Alice’s willingness to accept Peter’s treatment enabled him and led her to neglect her own needs and feelings to the point of losing her sense of self. Building a better life requires knowing who you are and what you want.
The therapist helped Alice understand that she couldn’t change Peter, but she could protect herself by developing a new, more rational way of thinking that focused on self-respect. The new way of thinking meant gaining a deeper comprehension of why she tolerated abuse. It meant reconnecting with her needs and feelings and drawing personal boundaries against Peter’s abuse. It required facing her fears and taking risks.
Once Alice began to change her thinking, she stood up to Peter. She planted both feet on the ground, looked him right in the eyes, and said, “I understand that is what you want, but it is not what I want, nor is it what I’m willing to do.” She kept their interaction short and avoided exposing herself to his considerable skill at breaking down her resolve. At first she felt scared when she contested Peter’s will, but with more practice she gained self-confidence.
Alice continues to work on gaining self-esteem and healing from her oppressive marriage. She is discovering her talents and abilities and making new friends through a bicycling club. Her therapist and women’s therapy group provides her with moral support as she searches for a job and a new house. Alice’s newly found sense of self-respect and her refusal to tolerate Peter’s emotional abuse is helping her attain a better quality of living.

......

* [QUESTIONS]
1. Quote the passage about Alice word for word, starting with "Alice continues to" and going on through "quality of living.".
2. Answer these questions from the passage about Alice:
(a) What did the therapist help Alice understand she couldn't do?
(b) What did Alice gain with more practice at standing up to Peter?
(c) Through what is Alice making new friends?
3. The passage about Alice describes a new way of thinking. List everything the passage says this new way of thinking meant or required.

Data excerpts
......

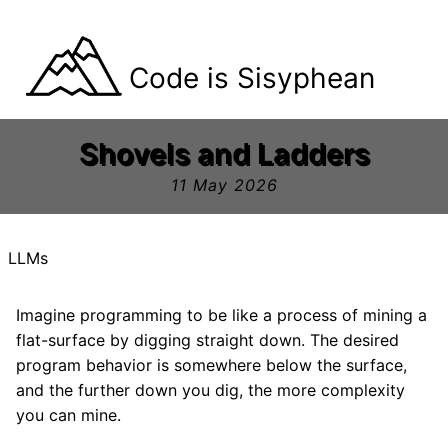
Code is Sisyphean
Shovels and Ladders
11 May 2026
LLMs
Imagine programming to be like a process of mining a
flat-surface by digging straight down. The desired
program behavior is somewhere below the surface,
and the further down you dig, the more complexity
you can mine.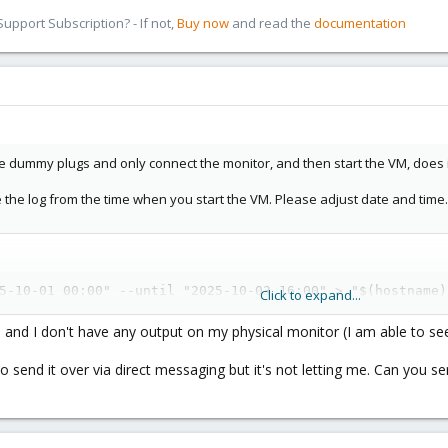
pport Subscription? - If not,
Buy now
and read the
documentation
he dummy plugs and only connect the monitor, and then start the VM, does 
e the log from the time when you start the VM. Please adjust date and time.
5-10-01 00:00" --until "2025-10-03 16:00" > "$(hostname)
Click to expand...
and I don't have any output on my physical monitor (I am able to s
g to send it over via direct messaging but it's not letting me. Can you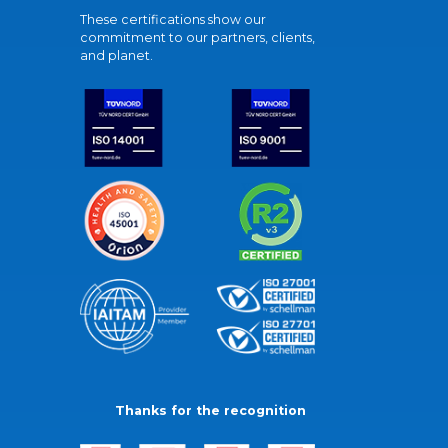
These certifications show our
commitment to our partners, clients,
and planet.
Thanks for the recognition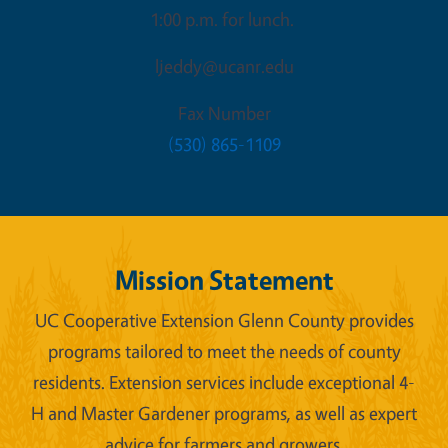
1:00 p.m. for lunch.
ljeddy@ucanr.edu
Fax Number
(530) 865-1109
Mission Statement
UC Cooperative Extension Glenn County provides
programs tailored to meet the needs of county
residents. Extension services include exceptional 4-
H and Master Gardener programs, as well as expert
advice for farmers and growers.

......

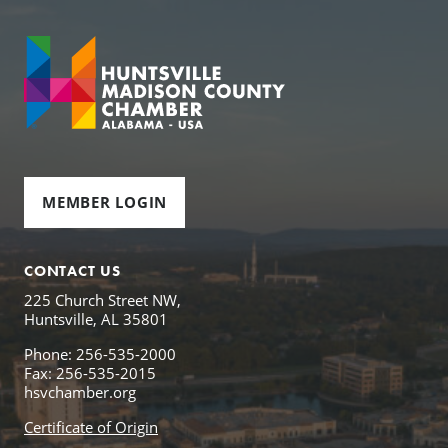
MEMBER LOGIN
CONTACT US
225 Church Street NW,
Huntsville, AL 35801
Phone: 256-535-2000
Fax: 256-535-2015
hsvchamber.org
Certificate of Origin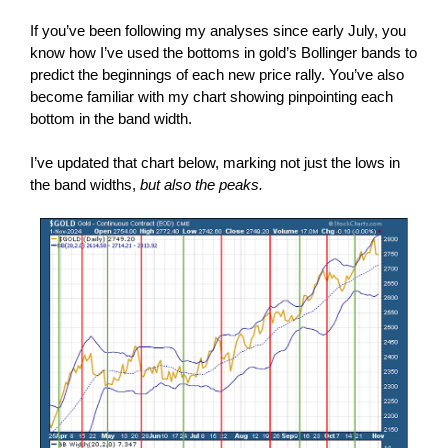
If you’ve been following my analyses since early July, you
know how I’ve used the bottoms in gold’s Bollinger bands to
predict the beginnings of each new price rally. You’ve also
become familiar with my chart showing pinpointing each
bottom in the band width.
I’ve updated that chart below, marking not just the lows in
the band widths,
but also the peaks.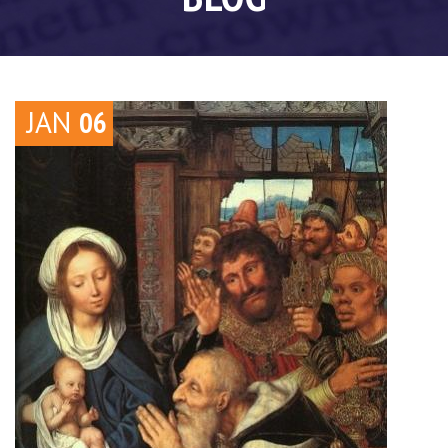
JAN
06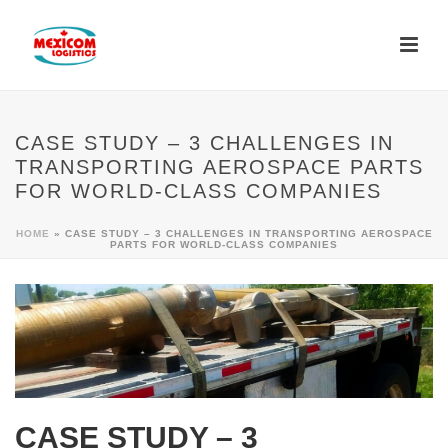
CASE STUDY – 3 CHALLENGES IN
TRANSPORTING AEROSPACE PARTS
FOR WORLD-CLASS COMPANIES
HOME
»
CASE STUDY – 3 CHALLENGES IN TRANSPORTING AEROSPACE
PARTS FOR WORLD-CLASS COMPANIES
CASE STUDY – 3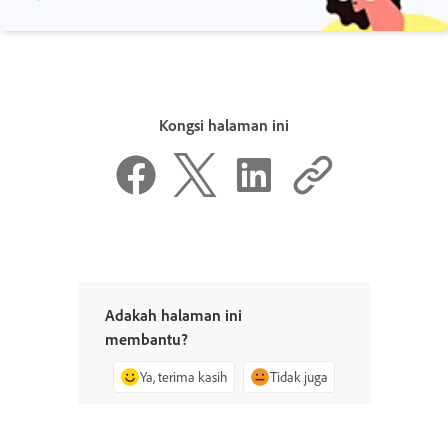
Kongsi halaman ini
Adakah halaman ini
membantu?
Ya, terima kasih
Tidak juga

......

* [ANSWERS FOR THIS EXERCISE]
1.
Alice continues to work on gaining self-esteem and healing from her oppressive marriage. She is discovering her talents and abilities and making new friends through a bicycling club. Her therapist and women’s therapy group provides her with moral support as she searches for a job and a new house. Alice’s newly found sense of self-respect and her refusal to tolerate Peter’s emotional abuse is helping her attain a better quality of living.

2.
(a) She couldn't change Peter.
(b) Self-confidence.
(c) A bicycling club.

3.
- Gaining a deeper comprehension of why she tolerated abuse
- Reconnecting with her needs and feelings
- Drawing personal boundaries against Peter's abuse
- Facing her fears
- Taking risks